# TASK TO CARRY OUT
Rewrite all of the entries below, changing every "collector number" to "field number" and leaving everything else as it is.
>> BEGIN MATERIAL
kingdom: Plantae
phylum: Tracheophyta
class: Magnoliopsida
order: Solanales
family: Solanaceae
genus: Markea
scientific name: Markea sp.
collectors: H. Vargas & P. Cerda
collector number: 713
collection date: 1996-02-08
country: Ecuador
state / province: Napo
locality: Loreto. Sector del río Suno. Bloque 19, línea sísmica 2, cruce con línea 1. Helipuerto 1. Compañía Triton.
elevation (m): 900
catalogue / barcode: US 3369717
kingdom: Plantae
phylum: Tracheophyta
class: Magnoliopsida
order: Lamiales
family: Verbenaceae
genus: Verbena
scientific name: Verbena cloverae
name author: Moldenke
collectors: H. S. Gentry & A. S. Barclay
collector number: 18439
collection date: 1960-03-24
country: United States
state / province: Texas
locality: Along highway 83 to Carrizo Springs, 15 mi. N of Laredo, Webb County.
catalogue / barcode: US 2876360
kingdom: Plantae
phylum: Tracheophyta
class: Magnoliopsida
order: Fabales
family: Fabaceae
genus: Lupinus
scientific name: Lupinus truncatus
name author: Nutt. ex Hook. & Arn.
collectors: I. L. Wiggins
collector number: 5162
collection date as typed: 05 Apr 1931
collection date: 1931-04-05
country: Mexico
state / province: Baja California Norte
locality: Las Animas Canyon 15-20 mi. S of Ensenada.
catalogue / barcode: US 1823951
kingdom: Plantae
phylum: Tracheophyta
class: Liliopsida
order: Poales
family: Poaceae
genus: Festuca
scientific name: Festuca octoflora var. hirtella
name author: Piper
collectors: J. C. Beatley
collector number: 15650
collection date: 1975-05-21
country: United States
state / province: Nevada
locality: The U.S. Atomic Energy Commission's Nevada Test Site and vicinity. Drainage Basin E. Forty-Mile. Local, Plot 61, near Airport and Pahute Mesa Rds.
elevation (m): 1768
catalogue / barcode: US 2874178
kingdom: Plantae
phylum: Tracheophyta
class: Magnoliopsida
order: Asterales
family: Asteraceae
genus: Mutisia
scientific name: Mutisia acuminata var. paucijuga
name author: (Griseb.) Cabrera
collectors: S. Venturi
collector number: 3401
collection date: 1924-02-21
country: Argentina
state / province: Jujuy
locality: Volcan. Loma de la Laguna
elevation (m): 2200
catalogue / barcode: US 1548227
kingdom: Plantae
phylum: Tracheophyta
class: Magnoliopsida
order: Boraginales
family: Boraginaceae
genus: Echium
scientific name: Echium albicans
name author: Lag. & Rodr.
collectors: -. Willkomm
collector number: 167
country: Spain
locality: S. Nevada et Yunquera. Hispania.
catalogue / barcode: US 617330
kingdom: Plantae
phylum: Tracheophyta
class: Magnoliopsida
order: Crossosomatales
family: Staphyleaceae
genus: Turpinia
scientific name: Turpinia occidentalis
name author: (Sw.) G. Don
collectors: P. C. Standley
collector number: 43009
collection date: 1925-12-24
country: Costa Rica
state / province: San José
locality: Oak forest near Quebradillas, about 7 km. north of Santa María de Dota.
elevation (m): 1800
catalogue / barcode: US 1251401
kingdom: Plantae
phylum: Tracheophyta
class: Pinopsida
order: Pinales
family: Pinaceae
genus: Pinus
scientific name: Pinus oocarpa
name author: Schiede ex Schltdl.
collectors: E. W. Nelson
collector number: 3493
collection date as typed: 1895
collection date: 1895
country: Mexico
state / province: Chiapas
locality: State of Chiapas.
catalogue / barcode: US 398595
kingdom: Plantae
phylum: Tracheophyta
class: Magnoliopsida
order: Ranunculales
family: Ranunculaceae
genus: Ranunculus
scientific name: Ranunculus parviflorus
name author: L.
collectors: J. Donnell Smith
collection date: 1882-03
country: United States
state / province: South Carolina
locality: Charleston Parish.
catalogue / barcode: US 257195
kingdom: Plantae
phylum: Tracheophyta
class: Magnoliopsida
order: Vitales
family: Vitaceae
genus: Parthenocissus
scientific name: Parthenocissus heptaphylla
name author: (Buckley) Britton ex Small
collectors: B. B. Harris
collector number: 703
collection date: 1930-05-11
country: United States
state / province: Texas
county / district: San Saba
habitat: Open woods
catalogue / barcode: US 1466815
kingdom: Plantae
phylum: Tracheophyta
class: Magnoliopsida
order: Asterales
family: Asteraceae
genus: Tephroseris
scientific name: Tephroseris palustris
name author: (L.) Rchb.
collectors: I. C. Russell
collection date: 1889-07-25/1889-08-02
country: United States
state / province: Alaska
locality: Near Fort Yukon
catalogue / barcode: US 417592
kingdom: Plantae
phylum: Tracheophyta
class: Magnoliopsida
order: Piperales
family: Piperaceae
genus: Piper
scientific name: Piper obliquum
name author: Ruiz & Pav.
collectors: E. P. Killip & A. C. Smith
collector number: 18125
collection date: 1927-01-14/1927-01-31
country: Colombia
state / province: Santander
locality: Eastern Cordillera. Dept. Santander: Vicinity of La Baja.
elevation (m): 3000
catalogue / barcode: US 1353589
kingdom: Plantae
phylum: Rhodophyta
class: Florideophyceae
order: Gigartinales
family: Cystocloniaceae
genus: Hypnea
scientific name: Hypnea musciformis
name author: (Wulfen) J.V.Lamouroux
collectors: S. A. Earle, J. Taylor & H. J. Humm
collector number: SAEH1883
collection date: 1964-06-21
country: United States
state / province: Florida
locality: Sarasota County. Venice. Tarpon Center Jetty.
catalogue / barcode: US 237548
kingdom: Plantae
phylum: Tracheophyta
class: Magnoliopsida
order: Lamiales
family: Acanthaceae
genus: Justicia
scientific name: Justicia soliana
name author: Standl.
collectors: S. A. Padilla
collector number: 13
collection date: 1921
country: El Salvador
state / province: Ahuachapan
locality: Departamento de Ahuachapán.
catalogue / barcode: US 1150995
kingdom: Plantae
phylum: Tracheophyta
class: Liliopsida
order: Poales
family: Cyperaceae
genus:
>> END MATERIAL
# ANSWER TO THIS PROBLEM
kingdom: Plantae
phylum: Tracheophyta
class: Magnoliopsida
order: Solanales
family: Solanaceae
genus: Markea
scientific name: Markea sp.
collectors: H. Vargas & P. Cerda
field number: 713
collection date: 1996-02-08
country: Ecuador
state / province: Napo
locality: Loreto. Sector del río Suno. Bloque 19, línea sísmica 2, cruce con línea 1. Helipuerto 1. Compañía Triton.
elevation (m): 900
catalogue / barcode: US 3369717
kingdom: Plantae
phylum: Tracheophyta
class: Magnoliopsida
order: Lamiales
family: Verbenaceae
genus: Verbena
scientific name: Verbena cloverae
name author: Moldenke
collectors: H. S. Gentry & A. S. Barclay
field number: 18439
collection date: 1960-03-24
country: United States
state / province: Texas
locality: Along highway 83 to Carrizo Springs, 15 mi. N of Laredo, Webb County.
catalogue / barcode: US 2876360
kingdom: Plantae
phylum: Tracheophyta
class: Magnoliopsida
order: Fabales
family: Fabaceae
genus: Lupinus
scientific name: Lupinus truncatus
name author: Nutt. ex Hook. & Arn.
collectors: I. L. Wiggins
field number: 5162
collection date as typed: 05 Apr 1931
collection date: 1931-04-05
country: Mexico
state / province: Baja California Norte
locality: Las Animas Canyon 15-20 mi. S of Ensenada.
catalogue / barcode: US 1823951
kingdom: Plantae
phylum: Tracheophyta
class: Liliopsida
order: Poales
family: Poaceae
genus: Festuca
scientific name: Festuca octoflora var. hirtella
name author: Piper
collectors: J. C. Beatley
field number: 15650
collection date: 1975-05-21
country: United States
state / province: Nevada
locality: The U.S. Atomic Energy Commission's Nevada Test Site and vicinity. Drainage Basin E. Forty-Mile. Local, Plot 61, near Airport and Pahute Mesa Rds.
elevation (m): 1768
catalogue / barcode: US 2874178
kingdom: Plantae
phylum: Tracheophyta
class: Magnoliopsida
order: Asterales
family: Asteraceae
genus: Mutisia
scientific name: Mutisia acuminata var. paucijuga
name author: (Griseb.) Cabrera
collectors: S. Venturi
field number: 3401
collection date: 1924-02-21
country: Argentina
state / province: Jujuy
locality: Volcan. Loma de la Laguna
elevation (m): 2200
catalogue / barcode: US 1548227
kingdom: Plantae
phylum: Tracheophyta
class: Magnoliopsida
order: Boraginales
family: Boraginaceae
genus: Echium
scientific name: Echium albicans
name author: Lag. & Rodr.
collectors: -. Willkomm
field number: 167
country: Spain
locality: S. Nevada et Yunquera. Hispania.
catalogue / barcode: US 617330
kingdom: Plantae
phylum: Tracheophyta
class: Magnoliopsida
order: Crossosomatales
family: Staphyleaceae
genus: Turpinia
scientific name: Turpinia occidentalis
name author: (Sw.) G. Don
collectors: P. C. Standley
field number: 43009
collection date: 1925-12-24
country: Costa Rica
state / province: San José
locality: Oak forest near Quebradillas, about 7 km. north of Santa María de Dota.
elevation (m): 1800
catalogue / barcode: US 1251401
kingdom: Plantae
phylum: Tracheophyta
class: Pinopsida
order: Pinales
family: Pinaceae
genus: Pinus
scientific name: Pinus oocarpa
name author: Schiede ex Schltdl.
collectors: E. W. Nelson
field number: 3493
collection date as typed: 1895
collection date: 1895
country: Mexico
state / province: Chiapas
locality: State of Chiapas.
catalogue / barcode: US 398595
kingdom: Plantae
phylum: Tracheophyta
class: Magnoliopsida
order: Ranunculales
family: Ranunculaceae
genus: Ranunculus
scientific name: Ranunculus parviflorus
name author: L.
collectors: J. Donnell Smith
collection date: 1882-03
country: United States
state / province: South Carolina
locality: Charleston Parish.
catalogue / barcode: US 257195
kingdom: Plantae
phylum: Tracheophyta
class: Magnoliopsida
order: Vitales
family: Vitaceae
genus: Parthenocissus
scientific name: Parthenocissus heptaphylla
name author: (Buckley) Britton ex Small
collectors: B. B. Harris
field number: 703
collection date: 1930-05-11
country: United States
state / province: Texas
county / district: San Saba
habitat: Open woods
catalogue / barcode: US 1466815
kingdom: Plantae
phylum: Tracheophyta
class: Magnoliopsida
order: Asterales
family: Asteraceae
genus: Tephroseris
scientific name: Tephroseris palustris
name author: (L.) Rchb.
collectors: I. C. Russell
collection date: 1889-07-25/1889-08-02
country: United States
state / province: Alaska
locality: Near Fort Yukon
catalogue / barcode: US 417592
kingdom: Plantae
phylum: Tracheophyta
class: Magnoliopsida
order: Piperales
family: Piperaceae
genus: Piper
scientific name: Piper obliquum
name author: Ruiz & Pav.
collectors: E. P. Killip & A. C. Smith
field number: 18125
collection date: 1927-01-14/1927-01-31
country: Colombia
state / province: Santander
locality: Eastern Cordillera. Dept. Santander: Vicinity of La Baja.
elevation (m): 3000
catalogue / barcode: US 1353589
kingdom: Plantae
phylum: Rhodophyta
class: Florideophyceae
order: Gigartinales
family: Cystocloniaceae
genus: Hypnea
scientific name: Hypnea musciformis
name author: (Wulfen) J.V.Lamouroux
collectors: S. A. Earle, J. Taylor & H. J. Humm
field number: SAEH1883
collection date: 1964-06-21
country: United States
state / province: Florida
locality: Sarasota County. Venice. Tarpon Center Jetty.
catalogue / barcode: US 237548
kingdom: Plantae
phylum: Tracheophyta
class: Magnoliopsida
order: Lamiales
family: Acanthaceae
genus: Justicia
scientific name: Justicia soliana
name author: Standl.
collectors: S. A. Padilla
field number: 13
collection date: 1921
country: El Salvador
state / province: Ahuachapan
locality: Departamento de Ahuachapán.
catalogue / barcode: US 1150995
kingdom: Plantae
phylum: Tracheophyta
class: Liliopsida
order: Poales
family: Cyperaceae
genus:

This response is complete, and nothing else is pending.